Search code examples
c++stlsetstl-algorithmset-intersection

std::set_intersection on two completely different containers


I had a simple requirement where I need to find the occurance of strings in one vector from a master list of strings in another vector. I was able to do it easily at first with:

vector<string> custom_list;
set<string> master_list;
vector<string> target_list;

std::sort(custom_list.begin(), custom_list.end());
std::set_intersection(custom_list.begin(), custom_list.end(), master_list.begin(),
                      master_list.end(), back_inserter(target_list));

This worked just fine. But later it turned out that each string in the master_list was associated with an identifier. I was hoping I could use std::set_intersection in such a way that I can use the intersected elements in target_list as an index to get at their identifiers. In effect I thought I'd change master_list to a map, like so:

map<string, SomeCustomId> master_list;

and be able to do something like:

auto I_want_this_id = master_list[target_list[0]);    

But now I am not sure if I can use set_intersection to compare two completely different containers (custom_list, a vector and master_list, a map) even if I write my own comparison function. Something like:

struct mycomparer {
    bool operator()(string const& lhs, pair<string, SomeCustomId> const& rhs) {
        return lhs == rhs.first;
    }
};

This doesn't quite work (I got a variety of compiler errors) and intuitively too, something about that felt wrong to me.

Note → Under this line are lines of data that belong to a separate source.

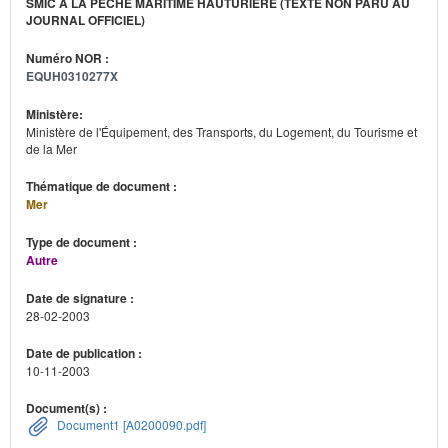
SMIC À LA PÊCHE MARITIME HAUTURIÈRE (TEXTE NON PARU AU
JOURNAL OFFICIEL)
Numéro NOR :
EQUH0310277X
Ministère:
Ministère de l'Équipement, des Transports, du Logement, du Tourisme et
de la Mer
Thématique de document :
Mer
Type de document :
Autre
Date de signature :
28-02-2003
Date de publication :
10-11-2003
Document(s) :
Document1 [A0200090.pdf]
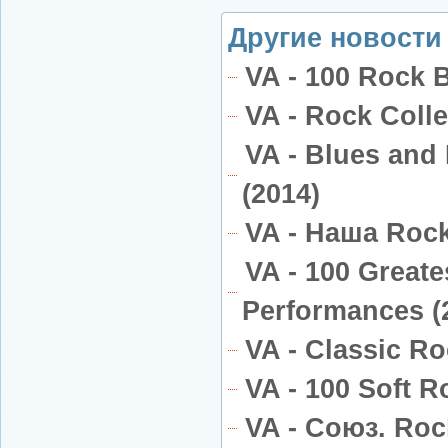
Другие новости 
VA - 100 Rock B
VA - Rock Colle
VA - Blues and 
(2014)
VA - Наша Rock
VA - 100 Great
Performances (
VA - Classic Ro
VA - 100 Soft R
VA - Союз. Roc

Is there a better way to accomplish what I am trying to do?


Solution

  • std::set_intersection expects a comparer that returns true if lhs < rhs, not if lhs == rhs. It also has to be able to compare its two arguments regardless of order (after all, determining if arguments are equivalent is done by (!comp(a, b) && !comp(b, a))).

    Thus, you'd want something like

    struct mycomparer {
        bool operator()(string const& lhs, pair<string const, SomeCustomId> const& rhs) {
            return lhs < rhs.first;
        }
        bool operator()(pair<string const, SomeCustomId> const& lhs, string const& rhs) {
            return lhs.first < rhs;
        }
    };
    

    Demo.

    Edit: Updated demo code to include all the necessary headers. (<iterator> and <string> were missing. They were probably included by other headers in GCC, but not in VC++.)

    VC++ 2012, when doing a debug build, appears to run some extra tests on the supplied predicate. This causes compilation to fail with errors like error C2664: 'bool mycomparer::operator ()(const std::pair<_Ty1,_Ty2> &,const std::string &)' : cannot convert parameter 1 from 'std::basic_string<_Elem,_Traits,_Alloc>' to 'const std::pair<_Ty1,_Ty2> &'. (It compiles fine for me on release build, once the headers are fixed and I switched to the old initialization style.)

    To fix this, supply overloads of operator () taking all four possible combinations of parameters:

    struct mycomparer {
        bool operator()(string const& lhs, pair<string const, SomeCustomId> const& rhs) {
            return lhs < rhs.first;
        }
        bool operator()(pair<string const, SomeCustomId> const& lhs, string const& rhs) {
            return lhs.first < rhs;
        }
        bool operator()(string const& lhs, string const& rhs) {
            return lhs < rhs;
        }
        bool operator()(pair<string const, SomeCustomId> const& lhs,
                        pair<string const, SomeCustomId> const& rhs) {
            return lhs.first < rhs.first;
        }
    };
    

    Edit 2: If you can use Boost.Range, it is much easier. Simply:

    boost::set_intersection(custom_list, 
                            master_list | boost::adaptors::map_keys,
                            back_inserter(target_list));
    

    No custom predicates required, and also very readable. Demo.